[Dataset entries]
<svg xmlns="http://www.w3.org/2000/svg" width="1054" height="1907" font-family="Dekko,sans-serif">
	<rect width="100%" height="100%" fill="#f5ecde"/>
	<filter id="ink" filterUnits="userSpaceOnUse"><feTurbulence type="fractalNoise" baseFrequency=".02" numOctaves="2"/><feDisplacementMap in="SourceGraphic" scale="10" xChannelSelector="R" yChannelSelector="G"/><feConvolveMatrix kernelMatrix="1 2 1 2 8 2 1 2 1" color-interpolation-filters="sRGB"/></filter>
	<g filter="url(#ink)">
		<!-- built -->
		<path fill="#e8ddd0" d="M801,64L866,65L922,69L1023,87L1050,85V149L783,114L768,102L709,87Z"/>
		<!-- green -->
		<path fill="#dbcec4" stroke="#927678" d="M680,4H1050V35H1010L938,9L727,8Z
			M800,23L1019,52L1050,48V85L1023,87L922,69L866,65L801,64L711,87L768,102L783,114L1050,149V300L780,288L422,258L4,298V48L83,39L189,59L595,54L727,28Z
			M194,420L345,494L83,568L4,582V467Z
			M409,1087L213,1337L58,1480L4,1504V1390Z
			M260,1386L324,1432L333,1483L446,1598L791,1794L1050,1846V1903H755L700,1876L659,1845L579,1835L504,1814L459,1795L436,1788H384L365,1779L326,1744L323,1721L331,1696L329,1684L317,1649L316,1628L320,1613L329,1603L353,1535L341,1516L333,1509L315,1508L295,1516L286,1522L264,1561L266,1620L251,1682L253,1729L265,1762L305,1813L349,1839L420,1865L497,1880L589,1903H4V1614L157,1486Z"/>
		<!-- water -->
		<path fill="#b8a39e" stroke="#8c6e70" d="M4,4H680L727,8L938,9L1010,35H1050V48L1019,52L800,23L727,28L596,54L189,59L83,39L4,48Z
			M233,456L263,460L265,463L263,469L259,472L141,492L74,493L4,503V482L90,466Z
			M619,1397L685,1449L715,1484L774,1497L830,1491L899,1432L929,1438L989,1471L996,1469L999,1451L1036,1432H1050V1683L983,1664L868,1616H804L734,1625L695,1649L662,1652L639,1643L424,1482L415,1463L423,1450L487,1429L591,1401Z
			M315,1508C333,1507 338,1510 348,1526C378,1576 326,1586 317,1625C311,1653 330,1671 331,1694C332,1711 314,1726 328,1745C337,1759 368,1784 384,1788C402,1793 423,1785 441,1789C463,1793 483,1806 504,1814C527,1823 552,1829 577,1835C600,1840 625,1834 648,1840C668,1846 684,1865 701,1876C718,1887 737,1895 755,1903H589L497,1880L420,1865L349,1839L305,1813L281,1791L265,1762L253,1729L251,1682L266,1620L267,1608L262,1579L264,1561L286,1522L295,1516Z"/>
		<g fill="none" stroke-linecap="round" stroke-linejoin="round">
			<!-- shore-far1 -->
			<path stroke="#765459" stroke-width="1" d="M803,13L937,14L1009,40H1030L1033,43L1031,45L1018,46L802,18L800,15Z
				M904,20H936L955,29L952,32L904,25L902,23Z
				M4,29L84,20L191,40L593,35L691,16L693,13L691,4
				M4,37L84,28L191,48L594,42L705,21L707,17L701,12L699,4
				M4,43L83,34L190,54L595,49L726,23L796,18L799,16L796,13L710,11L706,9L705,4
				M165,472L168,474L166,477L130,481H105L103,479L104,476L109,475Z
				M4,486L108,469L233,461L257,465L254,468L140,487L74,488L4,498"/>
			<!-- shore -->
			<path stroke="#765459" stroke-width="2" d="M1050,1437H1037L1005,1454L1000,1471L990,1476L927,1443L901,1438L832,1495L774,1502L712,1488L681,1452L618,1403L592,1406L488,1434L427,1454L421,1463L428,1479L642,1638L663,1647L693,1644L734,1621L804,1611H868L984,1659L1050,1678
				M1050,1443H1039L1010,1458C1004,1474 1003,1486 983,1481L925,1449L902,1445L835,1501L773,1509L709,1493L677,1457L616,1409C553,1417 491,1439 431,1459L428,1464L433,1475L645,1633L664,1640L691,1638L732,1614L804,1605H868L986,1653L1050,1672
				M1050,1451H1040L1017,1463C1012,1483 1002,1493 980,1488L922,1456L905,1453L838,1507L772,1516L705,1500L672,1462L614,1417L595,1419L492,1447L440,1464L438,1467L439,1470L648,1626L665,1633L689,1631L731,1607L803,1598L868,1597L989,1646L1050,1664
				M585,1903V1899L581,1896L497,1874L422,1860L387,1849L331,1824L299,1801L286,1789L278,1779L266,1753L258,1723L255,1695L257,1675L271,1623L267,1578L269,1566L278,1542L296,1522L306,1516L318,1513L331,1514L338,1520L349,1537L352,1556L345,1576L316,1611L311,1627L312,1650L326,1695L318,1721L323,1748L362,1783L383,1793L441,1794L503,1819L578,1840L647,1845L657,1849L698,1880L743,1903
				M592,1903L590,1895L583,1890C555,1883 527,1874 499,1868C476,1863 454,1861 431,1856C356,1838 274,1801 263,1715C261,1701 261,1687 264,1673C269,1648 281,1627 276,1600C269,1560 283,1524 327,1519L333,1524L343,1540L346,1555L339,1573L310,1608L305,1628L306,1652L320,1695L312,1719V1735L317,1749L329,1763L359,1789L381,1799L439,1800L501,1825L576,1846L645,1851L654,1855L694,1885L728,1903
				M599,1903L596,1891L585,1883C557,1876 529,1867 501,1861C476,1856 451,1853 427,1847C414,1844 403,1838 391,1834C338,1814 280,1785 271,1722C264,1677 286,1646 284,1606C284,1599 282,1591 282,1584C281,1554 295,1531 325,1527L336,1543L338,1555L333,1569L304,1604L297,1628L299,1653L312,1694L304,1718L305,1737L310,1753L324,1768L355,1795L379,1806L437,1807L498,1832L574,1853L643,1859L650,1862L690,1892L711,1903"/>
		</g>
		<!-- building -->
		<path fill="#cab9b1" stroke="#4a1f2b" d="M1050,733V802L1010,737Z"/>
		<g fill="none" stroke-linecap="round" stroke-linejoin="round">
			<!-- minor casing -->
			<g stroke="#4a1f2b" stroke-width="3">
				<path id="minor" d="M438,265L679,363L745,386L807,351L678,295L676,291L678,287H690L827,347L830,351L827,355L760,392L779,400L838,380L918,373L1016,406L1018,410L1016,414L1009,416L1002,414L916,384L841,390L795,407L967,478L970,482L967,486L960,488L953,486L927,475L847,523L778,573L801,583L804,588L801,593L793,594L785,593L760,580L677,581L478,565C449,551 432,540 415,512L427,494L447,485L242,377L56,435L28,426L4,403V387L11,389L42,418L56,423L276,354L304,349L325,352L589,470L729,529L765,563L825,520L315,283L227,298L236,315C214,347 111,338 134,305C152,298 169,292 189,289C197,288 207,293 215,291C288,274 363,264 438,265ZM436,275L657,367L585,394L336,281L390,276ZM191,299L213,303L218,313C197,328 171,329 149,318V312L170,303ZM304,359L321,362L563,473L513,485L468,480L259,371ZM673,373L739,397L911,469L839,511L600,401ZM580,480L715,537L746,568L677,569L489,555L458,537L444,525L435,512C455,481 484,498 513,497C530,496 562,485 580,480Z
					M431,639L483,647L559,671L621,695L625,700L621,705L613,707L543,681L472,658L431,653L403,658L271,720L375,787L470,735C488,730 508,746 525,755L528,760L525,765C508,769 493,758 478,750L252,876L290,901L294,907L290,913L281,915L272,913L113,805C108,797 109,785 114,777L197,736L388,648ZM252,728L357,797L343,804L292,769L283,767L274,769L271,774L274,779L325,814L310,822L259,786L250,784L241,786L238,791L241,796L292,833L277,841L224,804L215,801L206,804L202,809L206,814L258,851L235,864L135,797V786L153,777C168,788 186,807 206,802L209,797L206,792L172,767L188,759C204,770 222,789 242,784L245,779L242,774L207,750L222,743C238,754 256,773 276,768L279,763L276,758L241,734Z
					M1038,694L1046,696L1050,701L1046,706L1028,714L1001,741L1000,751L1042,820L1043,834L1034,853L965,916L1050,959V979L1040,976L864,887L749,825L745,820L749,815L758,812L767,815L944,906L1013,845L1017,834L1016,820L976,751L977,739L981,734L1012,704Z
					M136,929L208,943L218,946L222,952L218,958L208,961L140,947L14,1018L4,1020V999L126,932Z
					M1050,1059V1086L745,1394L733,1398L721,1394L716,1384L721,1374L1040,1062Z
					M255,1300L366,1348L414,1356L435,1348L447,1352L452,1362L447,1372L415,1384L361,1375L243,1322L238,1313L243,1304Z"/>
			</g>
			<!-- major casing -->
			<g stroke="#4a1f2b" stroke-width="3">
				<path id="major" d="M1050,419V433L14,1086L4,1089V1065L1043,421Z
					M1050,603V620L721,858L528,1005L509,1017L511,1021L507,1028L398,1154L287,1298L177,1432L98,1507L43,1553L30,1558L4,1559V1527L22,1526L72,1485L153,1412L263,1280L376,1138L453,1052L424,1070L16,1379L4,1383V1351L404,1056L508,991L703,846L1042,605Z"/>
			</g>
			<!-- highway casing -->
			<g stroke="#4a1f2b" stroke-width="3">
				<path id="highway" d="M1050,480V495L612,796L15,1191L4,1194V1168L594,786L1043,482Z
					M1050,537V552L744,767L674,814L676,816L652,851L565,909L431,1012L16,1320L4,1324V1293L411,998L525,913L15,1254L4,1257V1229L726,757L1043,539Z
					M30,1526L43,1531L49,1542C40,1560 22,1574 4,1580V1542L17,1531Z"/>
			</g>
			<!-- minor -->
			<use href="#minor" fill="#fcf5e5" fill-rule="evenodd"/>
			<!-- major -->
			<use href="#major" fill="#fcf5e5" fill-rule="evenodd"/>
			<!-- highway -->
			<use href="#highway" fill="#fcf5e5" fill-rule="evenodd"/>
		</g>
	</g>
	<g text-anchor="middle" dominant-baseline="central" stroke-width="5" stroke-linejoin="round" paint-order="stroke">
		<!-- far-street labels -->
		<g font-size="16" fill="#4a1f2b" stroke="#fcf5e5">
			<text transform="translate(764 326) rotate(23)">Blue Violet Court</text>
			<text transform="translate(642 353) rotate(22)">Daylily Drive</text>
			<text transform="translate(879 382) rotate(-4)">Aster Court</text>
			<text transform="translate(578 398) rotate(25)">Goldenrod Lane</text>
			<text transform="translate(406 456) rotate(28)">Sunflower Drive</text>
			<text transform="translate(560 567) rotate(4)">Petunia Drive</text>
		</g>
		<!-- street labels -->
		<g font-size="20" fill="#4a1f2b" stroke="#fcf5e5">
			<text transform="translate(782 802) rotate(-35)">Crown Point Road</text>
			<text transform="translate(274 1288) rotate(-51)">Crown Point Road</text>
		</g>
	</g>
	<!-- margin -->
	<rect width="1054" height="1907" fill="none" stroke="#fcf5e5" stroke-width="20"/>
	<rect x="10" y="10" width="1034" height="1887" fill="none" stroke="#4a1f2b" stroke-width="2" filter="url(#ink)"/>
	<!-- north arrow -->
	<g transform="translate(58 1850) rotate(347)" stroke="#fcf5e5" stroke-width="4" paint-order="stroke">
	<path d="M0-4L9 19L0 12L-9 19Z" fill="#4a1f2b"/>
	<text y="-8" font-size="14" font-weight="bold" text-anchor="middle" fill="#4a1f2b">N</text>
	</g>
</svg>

- [ACTION ITEM]: Begin with the line above that has "M409,1087L213,1337L58,1480L4,1504V1390Z" and continue through the line that has "M4,37L84,28L191,48L594,42L705,21L707,17L701,12L699,4", setting each one down exactly. Stop there.

- [PROBLEM SOLUTION]:
			M409,1087L213,1337L58,1480L4,1504V1390Z
			M260,1386L324,1432L333,1483L446,1598L791,1794L1050,1846V1903H755L700,1876L659,1845L579,1835L504,1814L459,1795L436,1788H384L365,1779L326,1744L323,1721L331,1696L329,1684L317,1649L316,1628L320,1613L329,1603L353,1535L341,1516L333,1509L315,1508L295,1516L286,1522L264,1561L266,1620L251,1682L253,1729L265,1762L305,1813L349,1839L420,1865L497,1880L589,1903H4V1614L157,1486Z"/>
		<!-- water -->
		<path fill="#b8a39e" stroke="#8c6e70" d="M4,4H680L727,8L938,9L1010,35H1050V48L1019,52L800,23L727,28L596,54L189,59L83,39L4,48Z
			M233,456L263,460L265,463L263,469L259,472L141,492L74,493L4,503V482L90,466Z
			M619,1397L685,1449L715,1484L774,1497L830,1491L899,1432L929,1438L989,1471L996,1469L999,1451L1036,1432H1050V1683L983,1664L868,1616H804L734,1625L695,1649L662,1652L639,1643L424,1482L415,1463L423,1450L487,1429L591,1401Z
			M315,1508C333,1507 338,1510 348,1526C378,1576 326,1586 317,1625C311,1653 330,1671 331,1694C332,1711 314,1726 328,1745C337,1759 368,1784 384,1788C402,1793 423,1785 441,1789C463,1793 483,1806 504,1814C527,1823 552,1829 577,1835C600,1840 625,1834 648,1840C668,1846 684,1865 701,1876C718,1887 737,1895 755,1903H589L497,1880L420,1865L349,1839L305,1813L281,1791L265,1762L253,1729L251,1682L266,1620L267,1608L262,1579L264,1561L286,1522L295,1516Z"/>
		<g fill="none" stroke-linecap="round" stroke-linejoin="round">
			<!-- shore-far1 -->
			<path stroke="#765459" stroke-width="1" d="M803,13L937,14L1009,40H1030L1033,43L1031,45L1018,46L802,18L800,15Z
				M904,20H936L955,29L952,32L904,25L902,23Z
				M4,29L84,20L191,40L593,35L691,16L693,13L691,4
				M4,37L84,28L191,48L594,42L705,21L707,17L701,12L699,4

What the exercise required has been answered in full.